Paul Anthony Ciancia, 23, is questioned by U.S. Magistrate Judge David Bristow (L) in this courtroom sketch at West Valley Detention Center in Rancho Cucamonga, California, December 26, 2013. REUTERS/Bill Robes/POOL

By Alex Dobuzinskis

LOS ANGELES (Reuters) - The man accused of killing a security screener and wounding three others in a 2013 shooting at Los Angeles International Airport has agreed to plead guilty in a deal with prosecutors that would spare him the death penalty, according to court documents filed on Thursday.

Murder of a federal officer, the most serious offense among the 11 criminal counts to which Paul Anthony Ciancia, 26, has agreed to plead guilty, carries a mandatory minimum sentence of life in prison without parole.

He has also agreed to plead guilty to attempted murder of a federal officer, violence at an airport, discharge of a firearm during a crime of violence causing death and discharge of a firearm during a crime of violence, according to the plea agreement filed in the U.S. District Court in Los Angeles.

Ciancia, who has been in custody since he was critically wounded in a shootout with police during the Nov. 1, 2013, attack, is expected to enter his guilty plea at an upcoming hearing. The court documents did not give a date.

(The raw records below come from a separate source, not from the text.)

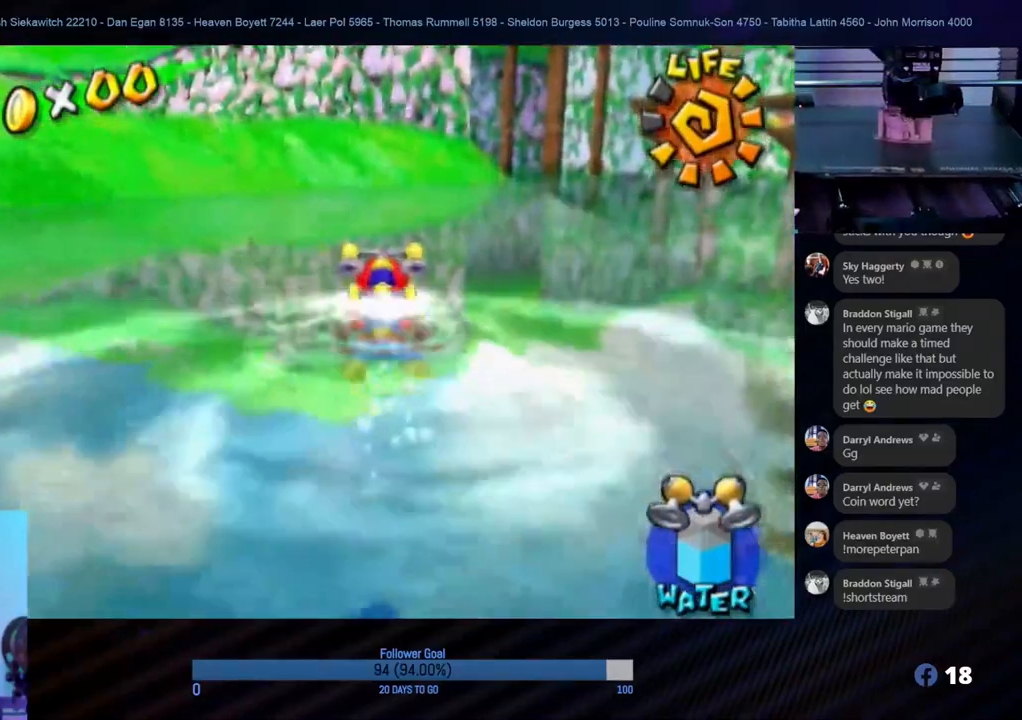
{"buttons": ["A"], "left_stick": "up", "right_stick": "center", "events": [[50, "A", "down"], [150, "A", "up"], [217, "A", "down"], [317, "A", "up"], [500, "A", "down"]]}
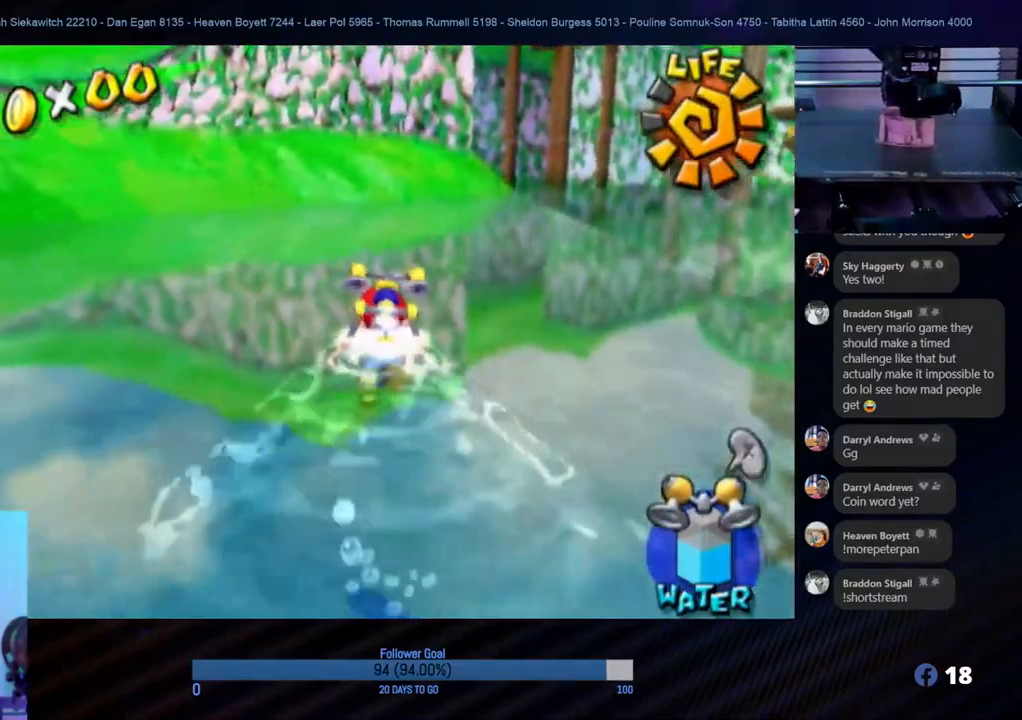
{"buttons": ["A"], "left_stick": "up", "right_stick": "center", "events": [[167, "A", "up"], [233, "A", "down"], [350, "A", "up"], [417, "A", "down"]]}
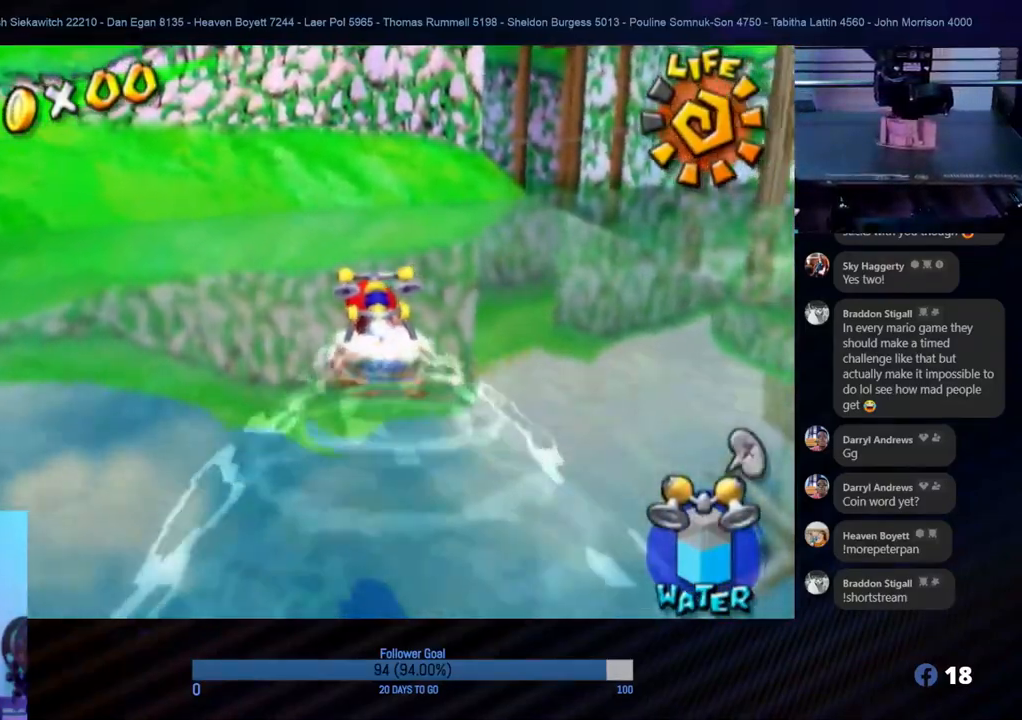
{"buttons": ["A"], "left_stick": "up", "right_stick": "center", "events": [[33, "A", "up"], [83, "A", "down"], [200, "A", "up"], [250, "A", "down"], [367, "A", "up"], [417, "A", "down"]]}
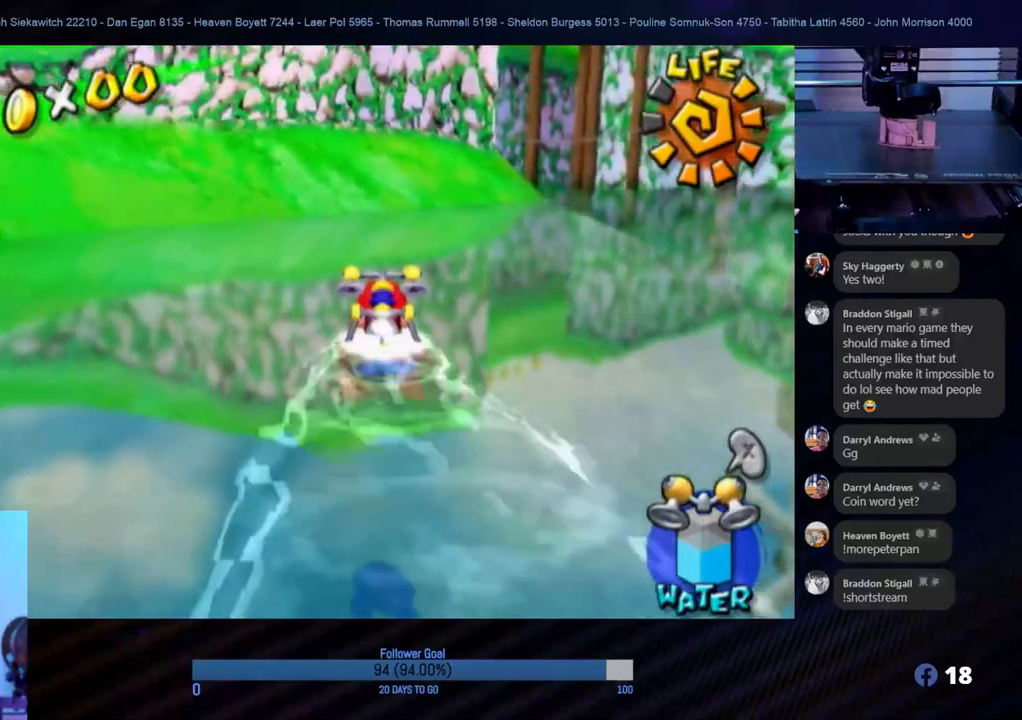
{"buttons": ["A"], "left_stick": "up", "right_stick": "center", "events": [[33, "A", "up"], [100, "A", "down"], [100, "left_stick", "up-left"], [183, "A", "up"], [250, "A", "down"], [267, "left_stick", "up"], [350, "A", "up"], [400, "A", "down"]]}
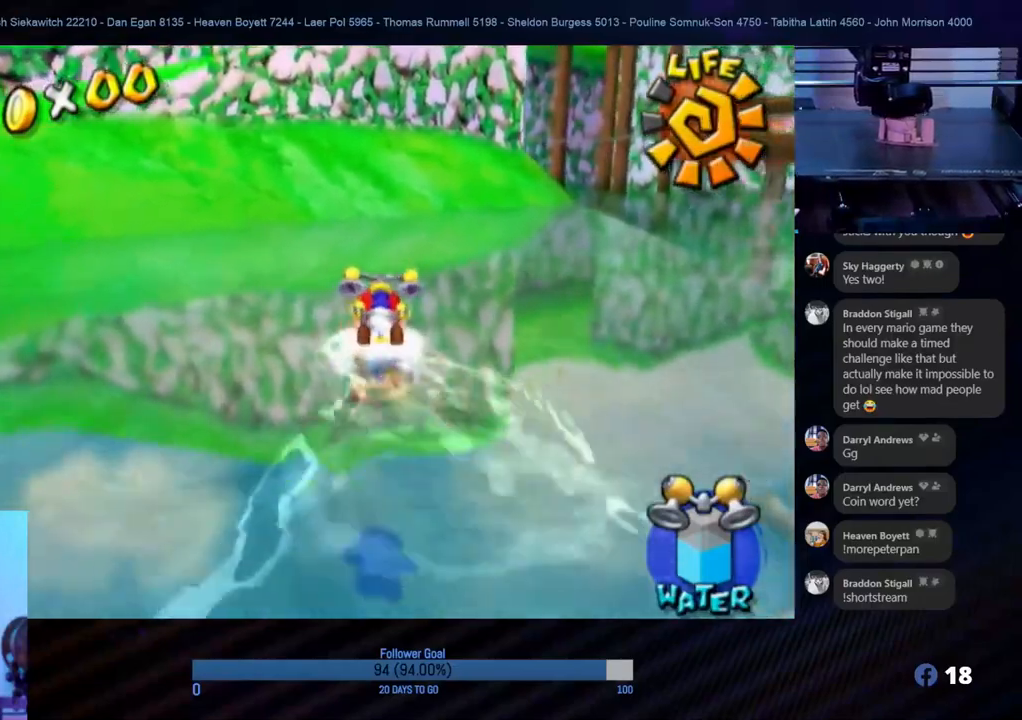
{"buttons": ["A"], "left_stick": "up", "right_stick": "center", "events": [[17, "A", "up"], [67, "A", "down"], [100, "left_stick", "up-left"], [167, "A", "up"], [250, "A", "down"], [300, "left_stick", "up"], [350, "A", "up"], [383, "A", "down"]]}
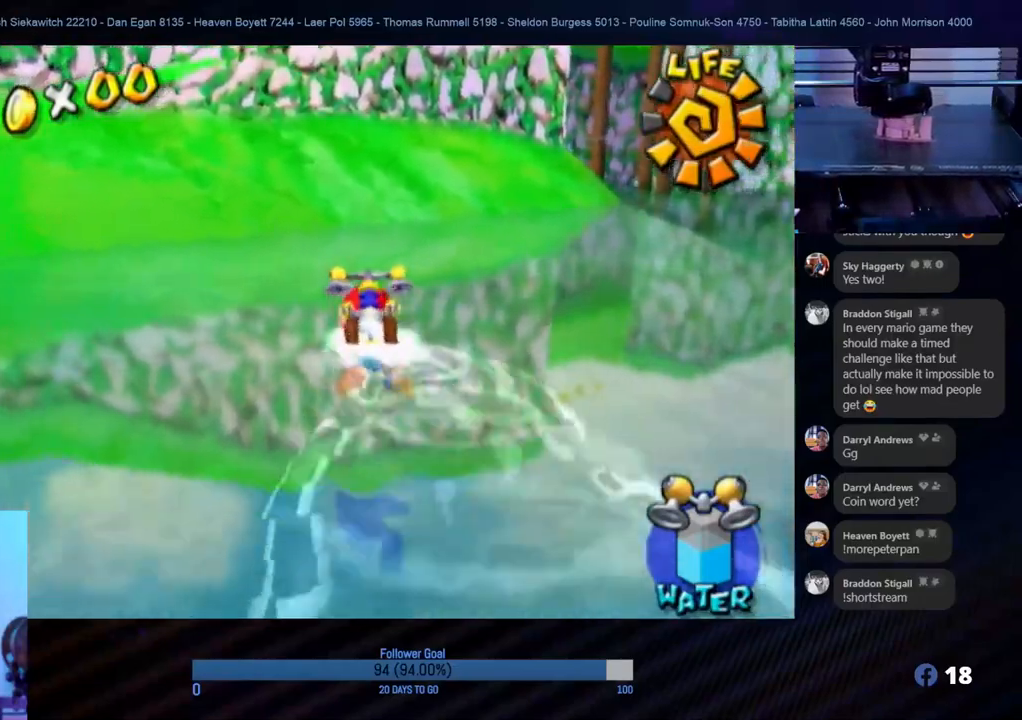
{"buttons": ["A"], "left_stick": "up", "right_stick": "center", "events": [[17, "A", "up"], [83, "A", "down"], [200, "A", "up"], [233, "A", "down"], [350, "A", "up"], [417, "A", "down"]]}
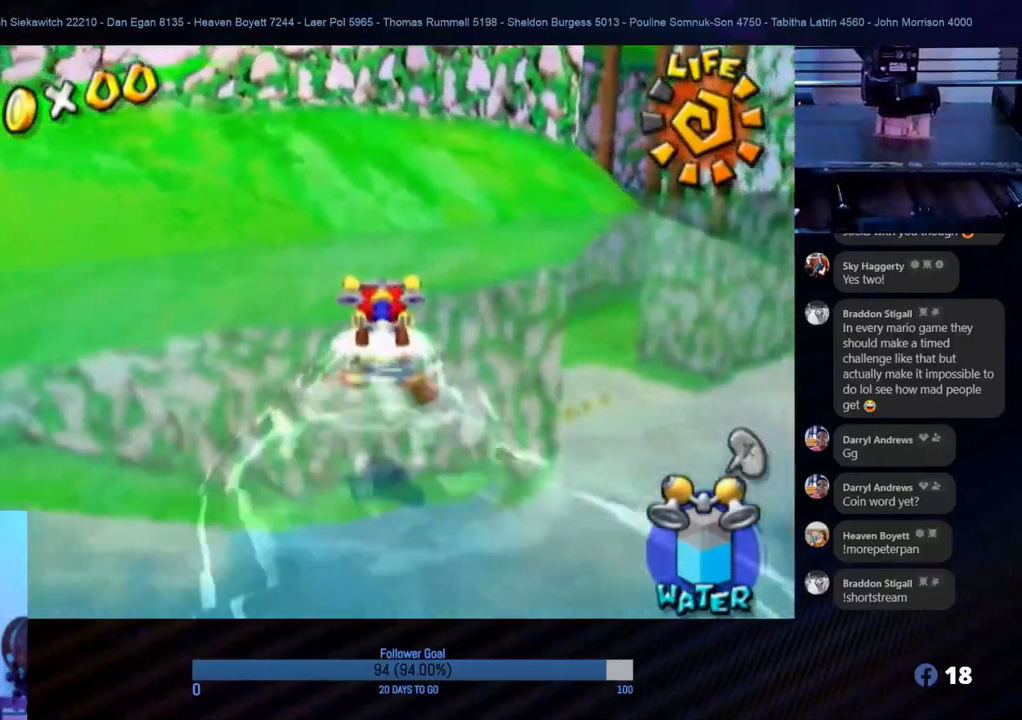
{"buttons": ["A"], "left_stick": "up", "right_stick": "center", "events": [[83, "A", "up"], [133, "A", "down"], [233, "A", "up"], [317, "A", "down"], [433, "A", "up"], [500, "A", "down"]]}
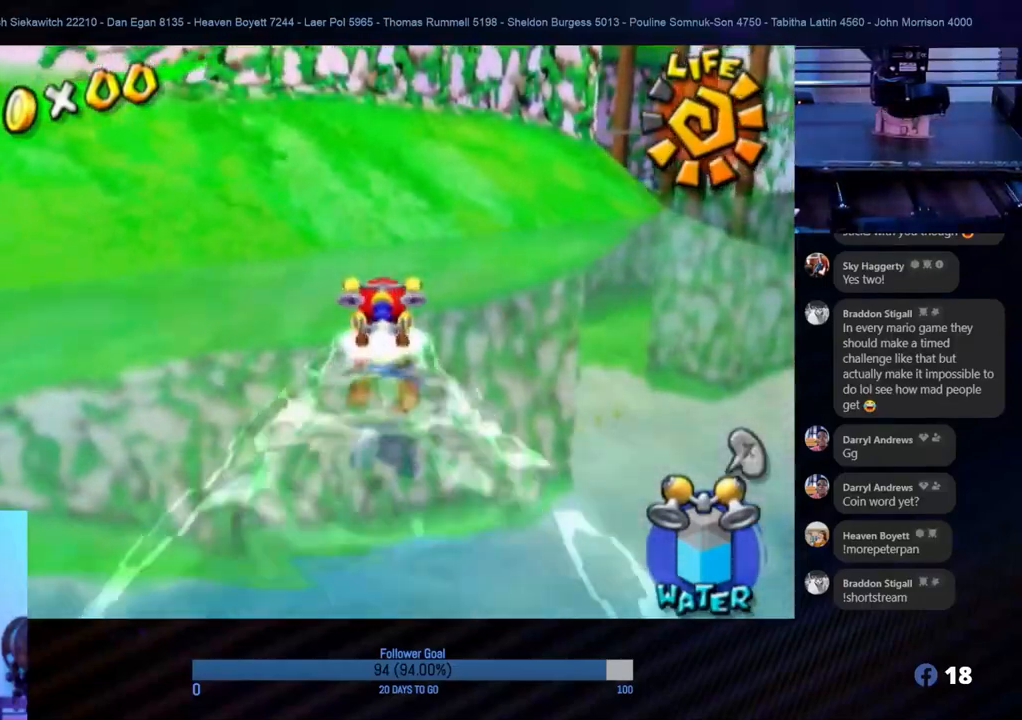
{"buttons": [], "left_stick": "up", "right_stick": "center", "events": [[117, "A", "up"], [150, "A", "down"], [283, "A", "up"], [350, "A", "down"], [467, "A", "up"]]}
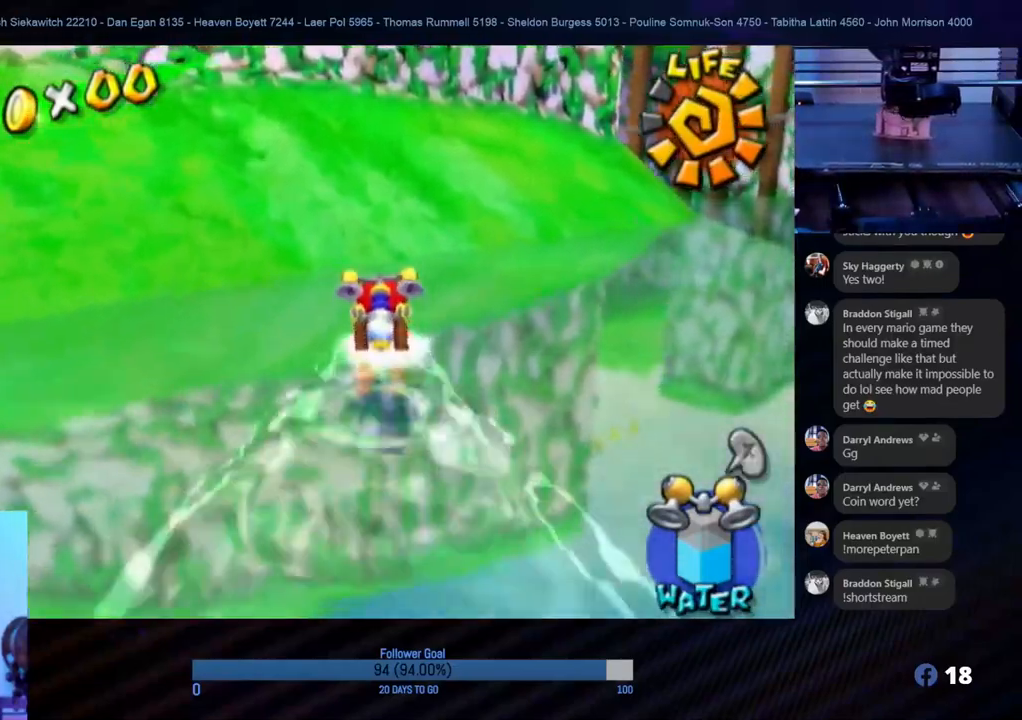
{"buttons": [], "left_stick": "up-right", "right_stick": "center", "events": [[17, "A", "down"], [133, "A", "up"], [183, "A", "down"], [283, "A", "up"], [500, "left_stick", "up-right"]]}
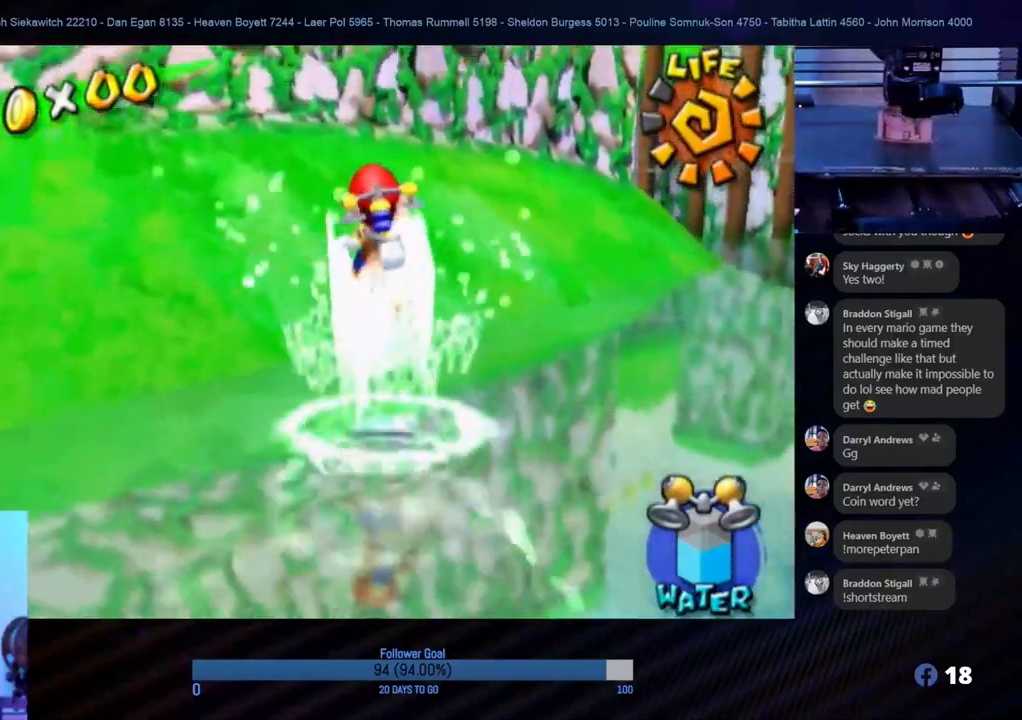
{"buttons": [], "left_stick": "up", "right_stick": "center", "events": [[33, "A", "down"], [133, "A", "up"], [167, "A", "down"], [267, "left_stick", "up"], [300, "A", "up"]]}
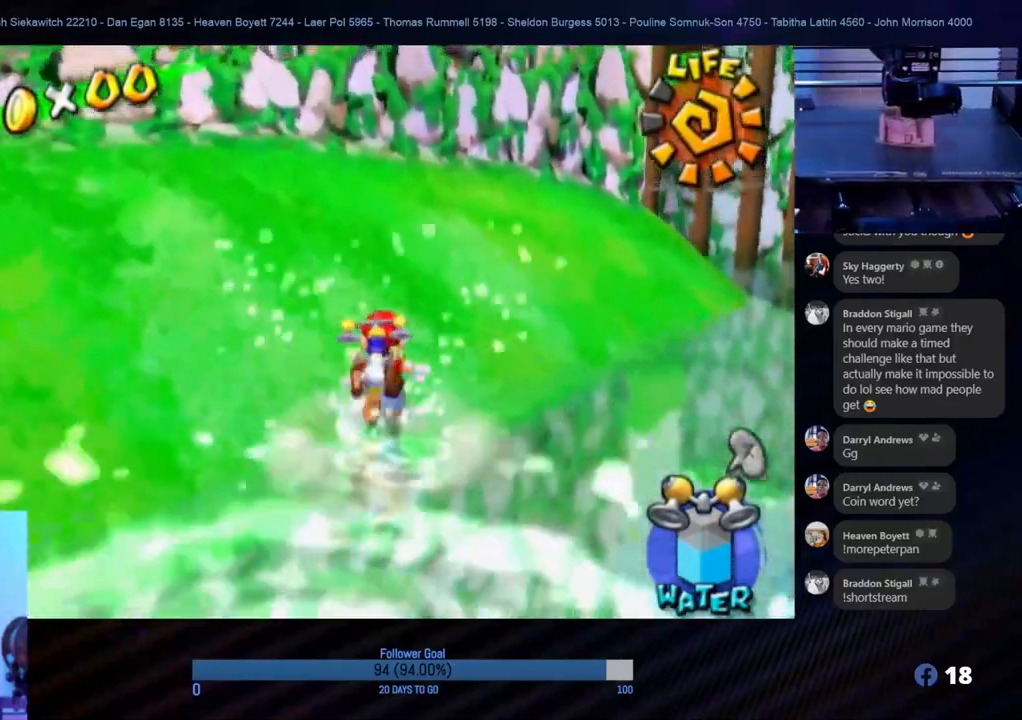
{"buttons": [], "left_stick": "up-left", "right_stick": "left", "events": [[67, "right_stick", "left"], [350, "left_stick", "up-left"]]}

Federal prosecutors said last year they intended to seek the death penalty for Ciancia if the case went to trial, citing what they said was his substantial planning and premeditation ahead of the crime and its impact on the victims.

However, federal prosecutors said in the agreement they would "not seek the death penalty against defendant."

Authorities say Ciancia walked into Terminal 3 of the nation's second-busiest airport carrying a semi-automatic rifle and opened fire, killing Gerardo Hernandez, 53, an agent for the U.S. Transportation Security Administration (TSA), as he stood at the entrance to a security checkpoint.

Hernandez was the first TSA officer killed in the line of duty since the agency was created following the Sept. 11, 2001, suicide hijacking attacks on the United States.

Federal authorities have said that Ciancia, from New Jersey, had set out to target TSA employees.

Investigators said in a criminal complaint they found a handwritten letter signed by Ciancia in his bag that addressed TSA officials, writing that he wanted to "instill fear in your traitorous minds."